At least, the NSA is supposed to — and that is a big “supposed to” — have some kind of government oversight and again that’s overstated; these government contractors, intel firms and tech firms like Stratfor have no oversight whatsoever. They are not bound by any laws. They are above the law. No FOIA (request for classified or other non-public information from the government under the Freedom Of Information Act) can compel them to reveal what they do. Rogue hackers have better access to vulnerabilities than government hackers.
VLW: That reminds me of The Conscience of a Hacker by the Mentor. Did youread that?
Known as the Hacker Manifesto, it could just be Jeremy Hammond’s ethos.
You build atomic bombs, you wage wars, you murder, cheat, and lie to us and try to make us believe it’s for our own good, yet we’re the criminals.
Yes, I am a criminal. My crime is that of curiosity. My crime is that of judging people by what they say and think, not what they look like.
My crime is that of outsmarting you, something that you will never forgive me for. I am a hacker, and this is my manifesto. You may stop this individual, but you can’t stop us all… after all, we’re all alike.
JH: From the 90’s?

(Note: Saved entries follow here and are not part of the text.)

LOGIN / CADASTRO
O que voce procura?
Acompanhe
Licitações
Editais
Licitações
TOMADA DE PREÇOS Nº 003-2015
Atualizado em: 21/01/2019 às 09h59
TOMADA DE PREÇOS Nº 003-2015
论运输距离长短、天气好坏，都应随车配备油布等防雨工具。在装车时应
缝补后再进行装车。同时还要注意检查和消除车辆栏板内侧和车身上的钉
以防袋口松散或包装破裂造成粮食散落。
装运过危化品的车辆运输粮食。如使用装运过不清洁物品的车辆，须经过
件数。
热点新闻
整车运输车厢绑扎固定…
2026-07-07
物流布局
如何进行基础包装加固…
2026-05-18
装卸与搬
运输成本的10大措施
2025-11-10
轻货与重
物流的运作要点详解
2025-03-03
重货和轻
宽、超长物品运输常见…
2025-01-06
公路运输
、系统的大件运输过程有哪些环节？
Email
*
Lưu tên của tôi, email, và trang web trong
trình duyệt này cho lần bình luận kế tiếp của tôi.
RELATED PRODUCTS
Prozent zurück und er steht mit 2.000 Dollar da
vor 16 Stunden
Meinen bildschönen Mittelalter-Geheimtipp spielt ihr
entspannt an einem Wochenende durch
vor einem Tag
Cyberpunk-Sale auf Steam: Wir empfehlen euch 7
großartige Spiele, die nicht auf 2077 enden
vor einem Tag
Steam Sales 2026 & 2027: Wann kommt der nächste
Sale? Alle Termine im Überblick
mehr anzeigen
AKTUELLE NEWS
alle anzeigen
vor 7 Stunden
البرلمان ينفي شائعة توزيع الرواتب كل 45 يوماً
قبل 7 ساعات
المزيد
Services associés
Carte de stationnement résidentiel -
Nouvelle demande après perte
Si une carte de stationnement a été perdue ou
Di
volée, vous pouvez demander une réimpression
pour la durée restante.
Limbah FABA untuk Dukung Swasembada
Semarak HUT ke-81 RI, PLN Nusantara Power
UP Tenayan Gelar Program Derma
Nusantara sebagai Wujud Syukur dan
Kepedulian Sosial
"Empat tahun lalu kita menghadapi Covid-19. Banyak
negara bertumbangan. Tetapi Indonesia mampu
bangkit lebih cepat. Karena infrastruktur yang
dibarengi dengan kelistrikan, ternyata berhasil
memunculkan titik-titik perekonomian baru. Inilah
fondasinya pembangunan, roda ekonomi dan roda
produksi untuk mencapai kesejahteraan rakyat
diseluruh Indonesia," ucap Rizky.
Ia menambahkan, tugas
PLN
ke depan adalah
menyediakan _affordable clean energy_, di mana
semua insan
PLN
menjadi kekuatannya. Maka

You hate me because I’m better than you are. Yeah, yeah.
VLW: What do you think about the new battlefield, or cyberwarfare?

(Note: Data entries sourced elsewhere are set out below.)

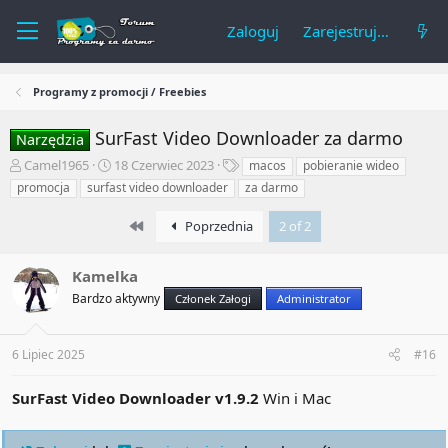
Zaloguj
Zarejestruj się
Programy z promocji / Freebies
SurFast Video Downloader za darmo
Narzędzia
A
R
T
Camel1965
18 Czerwiec 2023
macos
pobieranie wideo
u
o
a
promocja
surfast video downloader
za darmo
t
z
g
o
p
i
First
Poprzednia
2 of 2
r
o
t
c
e
z
Kamelka
m
ę
Bardzo aktywny
Członek Załogi
Administrator
a
t
t
y
u
6 Lipiec 2025
#16
SurFast Video Downloader v1.9.2
Win i Mac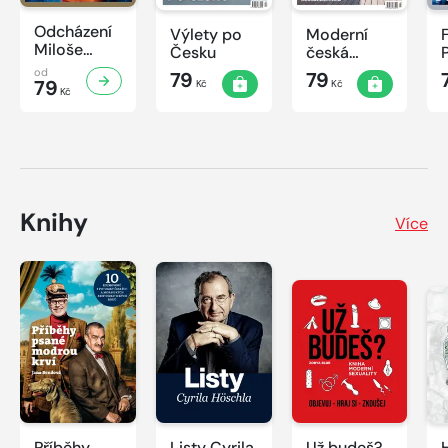
Odcházení
Výlety po
Moderní
Miloše
Česku
česká
Zemana
architektura
od
79
79
79
Kč
Kč
Kč
Knihy
Více
Příběhy
Listy Cyrila
Už budeš?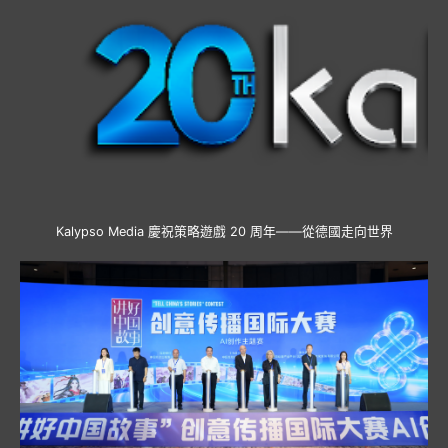
Kalypso Media 慶祝策略遊戲 20 周年——從德國走向世界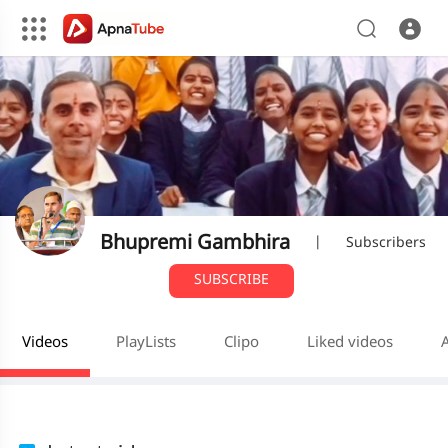
Bhupremi Gambhira
|
Subscribers
SUBSCRIBE
Videos
PlayLists
Clipo
Liked videos
A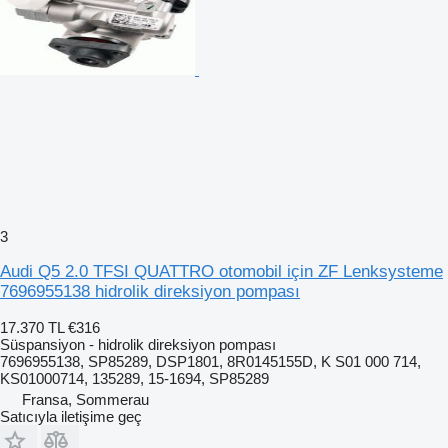
3
Audi Q5 2.0 TFSI QUATTRO otomobil için ZF Lenksysteme
7696955138 hidrolik direksiyon pompası
17.370 TL
€316
Süspansiyon - hidrolik direksiyon pompası
7696955138, SP85289, DSP1801, 8R0145155D, K S01 000 714,
KS01000714, 135289, 15-1694, SP85289
Fransa, Sommerau
Satıcıyla iletişime geç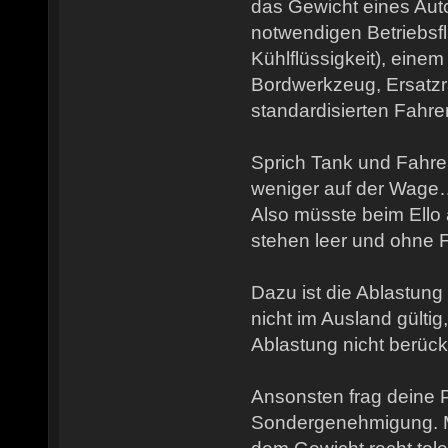
das Gewicht eines Autos
notwendigen Betriebsfl
Kühlflüssigkeit), einem
Bordwerkzeug, Ersatz
standardisierten Fahre
Sprich Tank und Fahre
weniger auf der Wag
Also müsste beim Ello
stehen leer und ohne F
Dazu ist die Ablastung
nicht im Ausland gülti
Ablastung nicht berücks
Ansonsten frag deine P
Sondergenehmigung. Me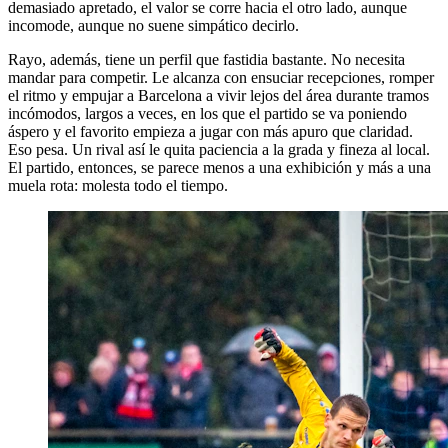
demasiado apretado, el valor se corre hacia el otro lado, aunque
incomode, aunque no suene simpático decirlo.
Rayo, además, tiene un perfil que fastidia bastante. No necesita
mandar para competir. Le alcanza con ensuciar recepciones, romper
el ritmo y empujar a Barcelona a vivir lejos del área durante tramos
incómodos, largos a veces, en los que el partido se va poniendo
áspero y el favorito empieza a jugar con más apuro que claridad.
Eso pesa. Un rival así le quita paciencia a la grada y fineza al local.
El partido, entonces, se parece menos a una exhibición y más a una
muela rota: molesta todo el tiempo.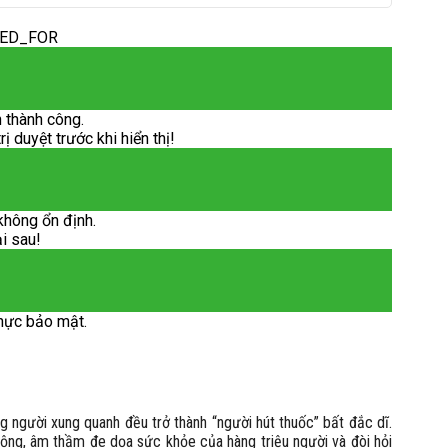
DED_FOR
 thành công.
 duyệt trước khi hiển thị!
không ổn định.
ại sau!
hực bảo mật.
g người xung quanh đều trở thành “người hút thuốc” bất đắc dĩ.
 cộng, âm thầm đe dọa sức khỏe của hàng triệu người và đòi hỏi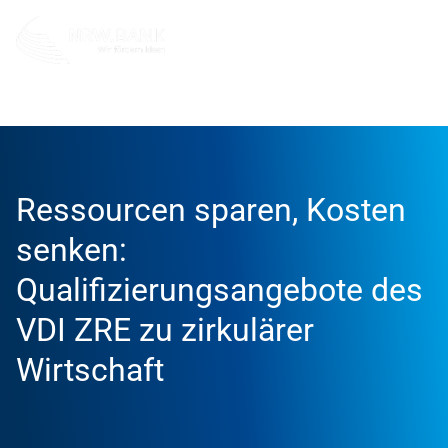
Unternehmen
NRW.BANK.Innovationspartner
Aktuell
Ressourcen sparen, Kosten
senken:
Qualifizierungsangebote des
VDI ZRE zu zirkulärer
Wirtschaft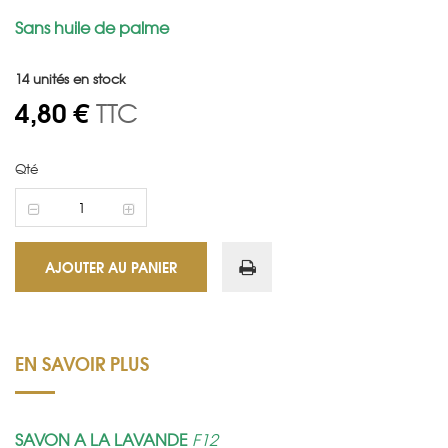
Sans huile de palme
14
unités en stock
4,80 €
TTC
Qté
AJOUTER AU PANIER
EN SAVOIR PLUS
SAVON A LA LAVANDE
F12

JH: The government calls it cybersecurity, but it’s really offensive hacking not just defensive.
The Department of Defense deals in war and aggression but it is not called Department of War is it? The government calls what they do mitigation of the threat of a cyber offensive. But these are offensive acts. They are acts of war. This is the new terrain. The new battlefield.
The war is on and it’s for the Internet. They spy on us, they spy on others, intellectual property rights wars, censorship….
For example, when encryption first came out PGP (Pretty Good Privacy, the first publicly available encryption software) it was called a munition and they immediately tried to ban it.
Encryption is part of our arsenal. It trumps the surveillance state.
As Mr. Hammond was waiting to be handcuffed in order for me to be escorted out of the small room at Manhattan Correctional Center where Mr. Hammond and I had conversed for over 4 hours, I asked him one last question.
VLW: You want to challenge the political system in the US and the world with technology. Is technology your weapon in the same way rifles were weapons in the past? Are you willing to die for your cause?
Handcuffed and standing before me with the guard awaiting my exit he pondered the question. As the guard ushered me out he responded.
JH: Die for my cause? Yes.
Go to prison, die for my cause… or choose to live a life of submission.
Vivien Lesnik Weisman is a filmmaker and is currently working on The Reality Wars, a feature length documentary about the targeting of activists, hacktivists and journalists by the US government and the nexus between intelligence contractors and the surveillance state. Jeremy Hammond and the Stratfor hack are covered in my film.